General
cancel
Showing results for 
Search instead for 
Did you mean: 

sed - masking credit card numbers

SOLVED
Go to solution
Gary Hines
Advisor

sed - masking credit card numbers

Hi,
I'm hoping someone can help me with a sed statement (or if sed is even appropriate for this). I have a bunch of log files that have credit card numbers in them, and I need to mask the credit card numbers. All the credit cards are 16 digits and start with a 4 or 5. I want to replace the middle 8 digits with an asterisk (*). I've tried a number of things, but haven't been able to get it to work. Can someone please help me out? Thanks for any help or pointers in the right direction.
8 REPLIES
James R. Ferguson
Acclaimed Contributor

Re: sed - masking credit card numbers

Hi Gary:

I prefer Perl since it probably has the most robust regular expressions available:

# perl -pe 's/\b(45\d\d)(\d{8})(\d{4})\b/$1\*\*\*\*\*\*\*\*$3/g' file

This will look for 16-digit numbers beginning with "45" and bounded by word "boundry" (\b) characters (e.g. whitespace) on either end. A '\d' is any digit. We escape the "*" to avoid special meaning. The '{n}' is a shorthand for the number of repetitions.

Regards!

...JRF...
Steven Schweda
Honored Contributor

Re: sed - masking credit card numbers

It might be easier to suggest something
useful if you provided a sample of the data
to be mutilated.
Dennis Handly
Acclaimed Contributor
Solution

Re: sed - masking credit card numbers

Here is something similar with sed:
sed -e 's/\([45][0-9]\{3\}\)[0-9]\{8\}\([0-9]\{4\}\)/\1********\2/' file

This will replace any 16 digit string that starts with 4 or 5. Even if embedded in a longer digit string.
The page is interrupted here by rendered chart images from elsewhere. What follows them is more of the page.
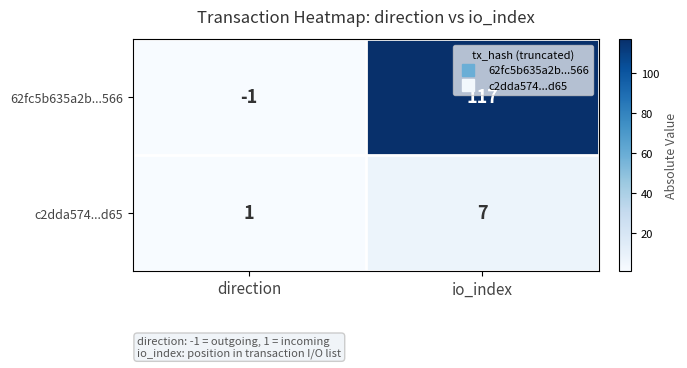

Reading right to left, extract all data points from this chart.

62fc5b635a2b...566: 117	-1
c2dda574...d65: 7	1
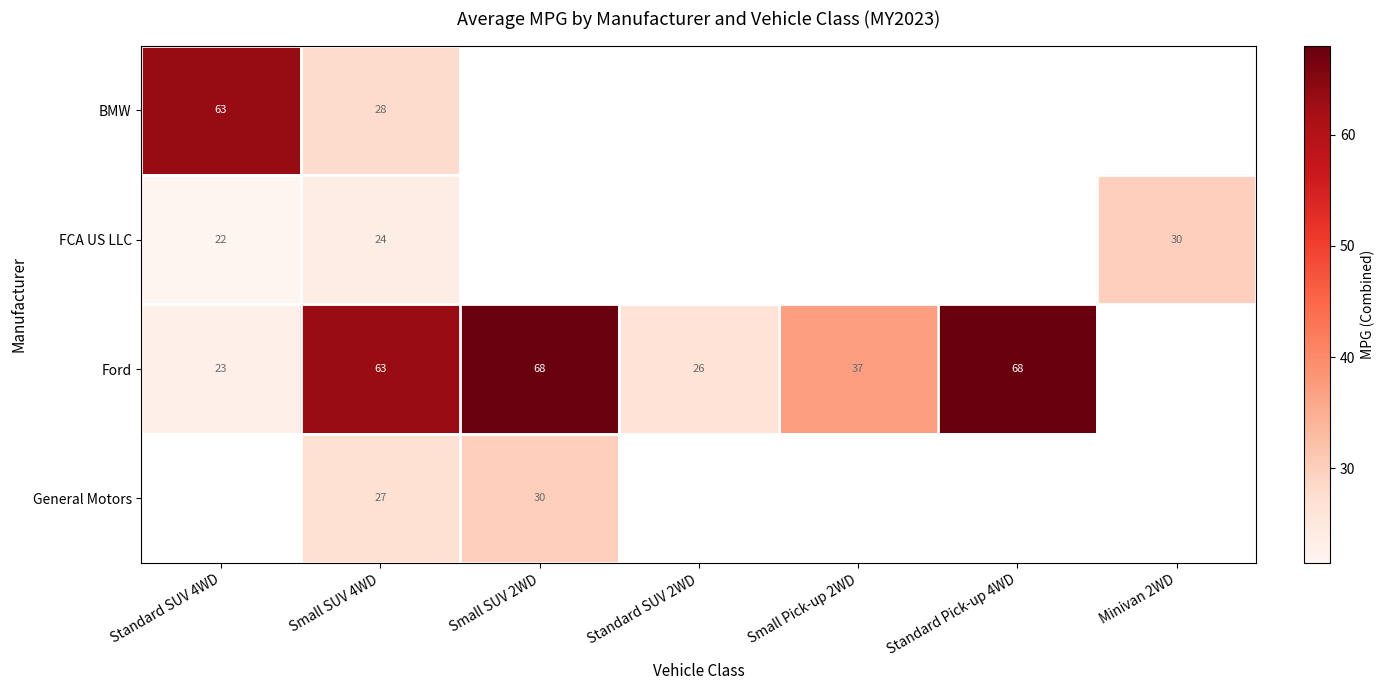

At how many categories does at least one series exceed 49?

4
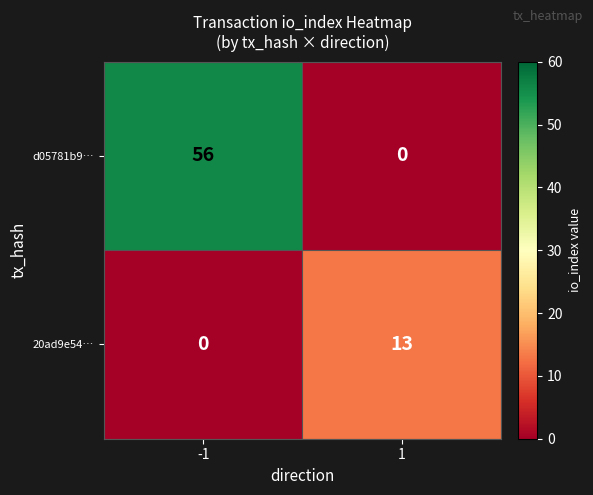

What is the total value across all series at -1?

56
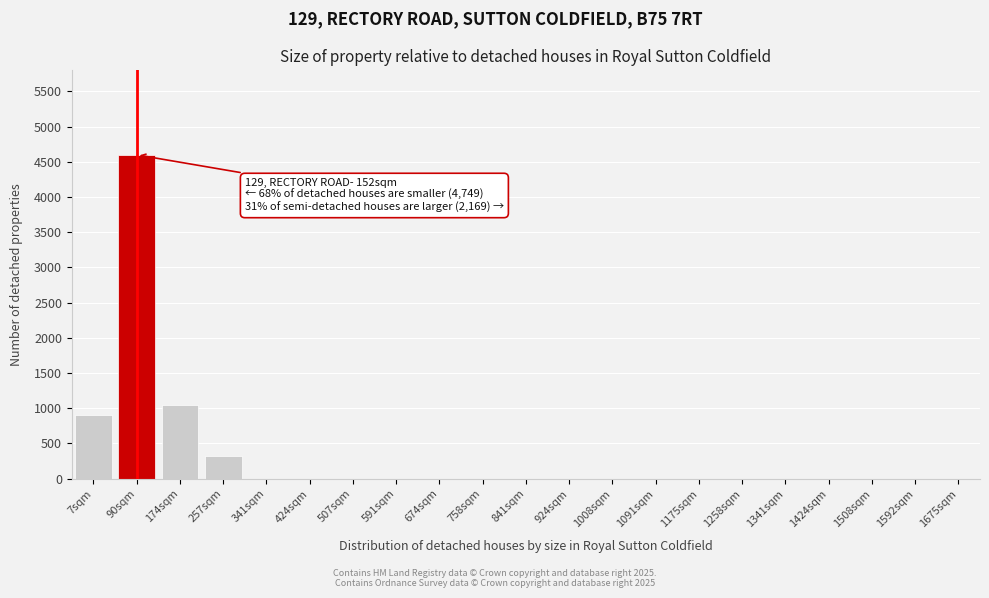

Reading left to right, transcribe all the data shown in this chart.

7sqm=900	90sqm=4600	174sqm=1050	257sqm=320	341sqm=0	424sqm=0	507sqm=0	591sqm=0	674sqm=0	758sqm=0	841sqm=0	924sqm=0	1008sqm=0	1091sqm=0	1175sqm=0	1258sqm=0	1341sqm=0	1424sqm=0	1508sqm=0	1592sqm=0	1675sqm=0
If we need to disallow that, we can add delimiters at the beginning and end.
Suraj K Sankari
Honored Contributor

Re: sed - masking credit card numbers

Hi,

With awk also you can do the same
awk '{ if (substr($0,1,2)=="45") printf "%s********%s\n",substr($0,1,4),substr($0,12,4) }'outputfile

Suraj
Suraj K Sankari
Honored Contributor

Re: sed - masking credit card numbers

Hi Again,

Or you can use this also

awk '{ if (substr($0,1,2)=="45") printf "%s********%s\n",substr($0,1,4),substr($0,12,4)
else print $0
}'
Suraj
Steven E. Protter
Exalted Contributor

Re: sed - masking credit card numbers

Shalom,

Allow me to point out the obvious.

Credit card numbers should NEVER exist in clear text on a Unix or Linux system.

They should always be in a secure database, with encrypted access.

The fact you are even trying this scares the hell out of me.

Good luck with the sed command, you got good answers.

SEP
Steven E Protter
Owner of ISN Corporation
http://isnamerica.com
http://hpuxconsulting.com
Sponsor: http://hpux.ws
Twitter: http://twitter.com/hpuxlinux
Founder http://newdatacloud.com
OFC_EDM
Respected Contributor

Re: sed - masking credit card numbers

To add to Stevens comment:

I wonder about the legality of keeping credit card numbers in plain text.

Do a google search and you'll find plenty of information regarding the legal requirements for storing different types of data....the complexity of the information is huge.

To make your life easier contact your Storage Manager and your companies legal department for guidance on how you should store the credit card information.

Without knowing your architecture I have to assume you're not in a good legal position right now.

Regards

Noticed in your profile you're in the US.
Found this link which may assist you
http://www.cit.cornell.edu/security/requirements/secreqs-confidentialdata.html

In that link is another link to https://www.pcisecuritystandards.org/

They look like good starting points to find out your legal requirements for storing the credit card data.
The Devil is in the detail.
Gary Hines
Advisor

Re: sed - masking credit card numbers

We found this problem during an internal security audit in which an older portion of code had been used incorrectly. That has been fixed, and we are erasing all the older log files. I wanted to keep the last two weeks of logs for problem tracking, and so the request for help on the sed statement to mask the numbers. Other than this occurrence, all the numbers are kept in encrypted files/columns.